Elimane Coulibaly

Personal information
- Date of birth: 5 March 1980 (age 46)
- Place of birth: Yembeul, Senegal
- Height: 1.90 m (6 ft 3 in)
- Position: Forward

Team information
- Current team: KRC Gent (Manager)

Youth career
- 1986–1998: Yaakaar Dakar

Senior career*
- Years: Team / Apps / (Gls)
- 2003–2004: Oostakker
- 2004–2005: Ninove
- 2005–2007: Deinze / 37 / (15)
- 2007–2009: Kortrijk / 58 / (18)
- 2009–2012: Gent / 68 / (22)
- 2012: Beerschot / 11 / (3)
- 2012–2014: Gent / 3 / (0)
- 2013–2014: → Kortrijk (loan) / 24 / (9)
- 2014–2016: Oostende / 29 / (7)
- 2016: Mouscron-Péruwelz / 9 / (1)
- 2017: KVK Westhoek
- 2017–2018: Oudenaarde / 28 / (9)
- 2018–2019: KM Torhout

Managerial career
- 2019–2020: Jong Gent (forward coach)
- 2020–2023: Jong Gent (assistant)
- 2023–: KRC Gent

= Elimane Coulibaly =

Senegalese footballer

Elimane Coulibaly (born 15 March 1980 in Dakar) is a Senegalese retired professional footballer who played as a forward and current manager of KRC Gent.

==Club career==

===First years===
Having emigrated from Senegal to Belgium, Coulibaly first started playing football in the local teams of KFC Oostakker and KVK Ninove. At the start of the 2005–06 season, Coulibaly left KVK Ninove for KMSK Deinze, which played in the Second Division, where he scored 15 times in 36 games over two seasons.

===KV Kortrijk===
At the end of the 2005–06 season, Coulibaly joined the West-Flemish fellow Second Division team KV Kortrijk on a two-year contract. In his first season, he managed five goals in 27 games while his club was promoted to the Belgian Pro League. The season 2008–2009 became the breakthrough of Coulibaly: thanks to his 11 goals, Kortrijk managed to avoid relegation from the Pro League.

===AA Gent===
In summer 2009, Coulibaly signed a three-year contract with AA Gent. Following a slow start to the 2009–2010 season with few appearances he got his first goal versus Mechelen before going on to score 11 goals for the season and thus greatly contributing to AA Gent's vice-championship. Coulibaly also scored the first goal in the cup final as his club beat Cercle Brugge to win the 2009–10 Belgian Cup.

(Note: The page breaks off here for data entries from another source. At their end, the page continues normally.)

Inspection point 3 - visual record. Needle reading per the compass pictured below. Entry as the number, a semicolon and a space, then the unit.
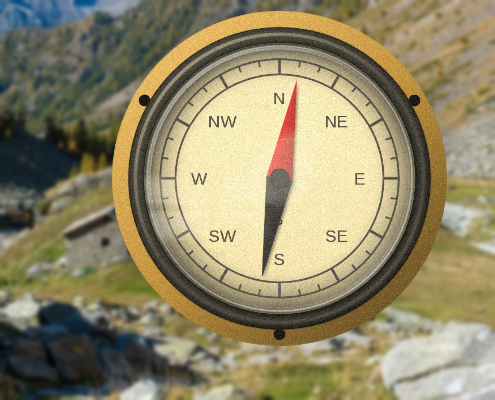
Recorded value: 10; °
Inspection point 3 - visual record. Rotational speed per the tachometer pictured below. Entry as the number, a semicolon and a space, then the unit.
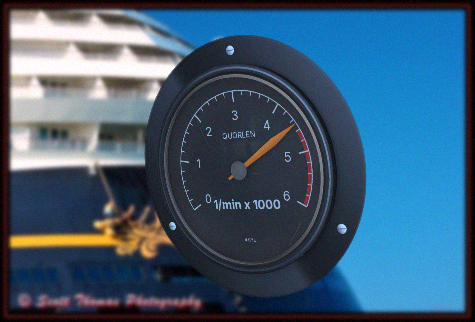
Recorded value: 4500; rpm
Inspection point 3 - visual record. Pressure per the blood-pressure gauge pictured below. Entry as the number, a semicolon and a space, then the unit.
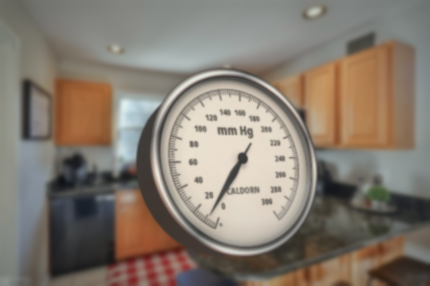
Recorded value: 10; mmHg
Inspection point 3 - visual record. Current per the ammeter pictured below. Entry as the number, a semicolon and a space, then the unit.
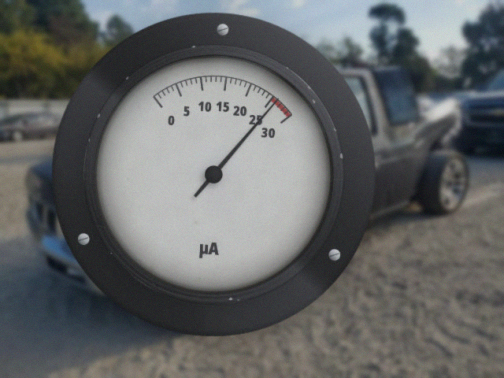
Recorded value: 26; µA
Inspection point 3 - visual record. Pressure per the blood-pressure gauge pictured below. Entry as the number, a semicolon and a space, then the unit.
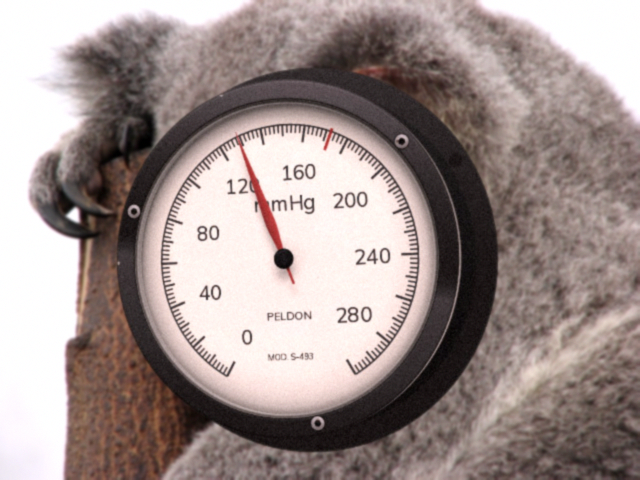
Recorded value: 130; mmHg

Coulibaly's second season in Ghent was less spectacular than his first. He scored AA Gent's first ever goal in Champions League qualification as his team lost 6–1 on aggregate to Dynamo Kyiv in the third qualifying round for the 2010–2011 Champions League and helped AA Gent make the group phase of the Europa League by scoring in their return leg against Feyenoord in the playoff round, but later lost his place in the starting lineup to new arrival Shlomi Arbeitman.

===Beerschot AC===
Having been released by Gent Coulibaly joined Beerschot A.C. in July 2012. However, on 24 October 2012, he was released by the club for aggressive behavior towards his teammate Hernán Losada. Coulibaly clashed with Losada after their team's 3–0 defeat by KRC Genk on 20 October 2012.

===Return to AA Gent===
Free agent Coulibaly was signed by Gent in December 2012.

==Coaching career==
After hanging up his boots, Coulibaly began his coaching career, starting as an attack coach at KAA Gent with the club's U23/Jong team and later, from the 2020–21 season, as assistant coach.

Ahead of the 2023–24 season, Coulibaly was appointed manager of K.R.C. Gent.